══ Exercise inputs ══

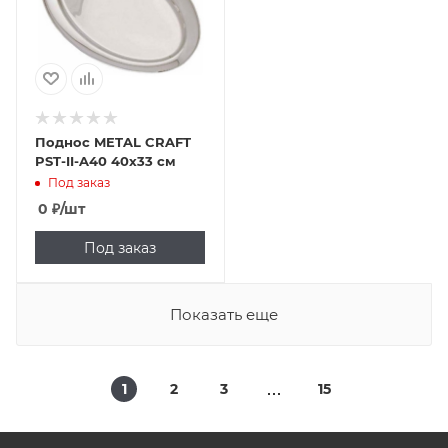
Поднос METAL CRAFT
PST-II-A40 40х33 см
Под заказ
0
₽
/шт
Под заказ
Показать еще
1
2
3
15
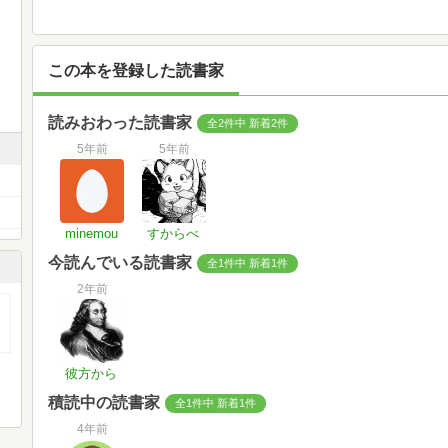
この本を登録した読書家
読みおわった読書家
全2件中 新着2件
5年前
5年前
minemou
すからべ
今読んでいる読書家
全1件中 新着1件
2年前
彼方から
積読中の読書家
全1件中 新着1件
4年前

═══
══ Exercise inputs ══

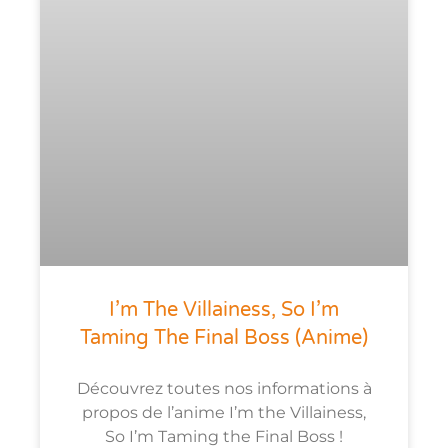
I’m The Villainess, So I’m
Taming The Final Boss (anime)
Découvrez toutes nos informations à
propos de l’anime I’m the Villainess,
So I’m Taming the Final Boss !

═══

_What the task requires_.
Each line that holds the string "Boss" is to be copied from the entries above.

_Exercise solution_.
Taming The Final Boss (anime)
So I’m Taming the Final Boss !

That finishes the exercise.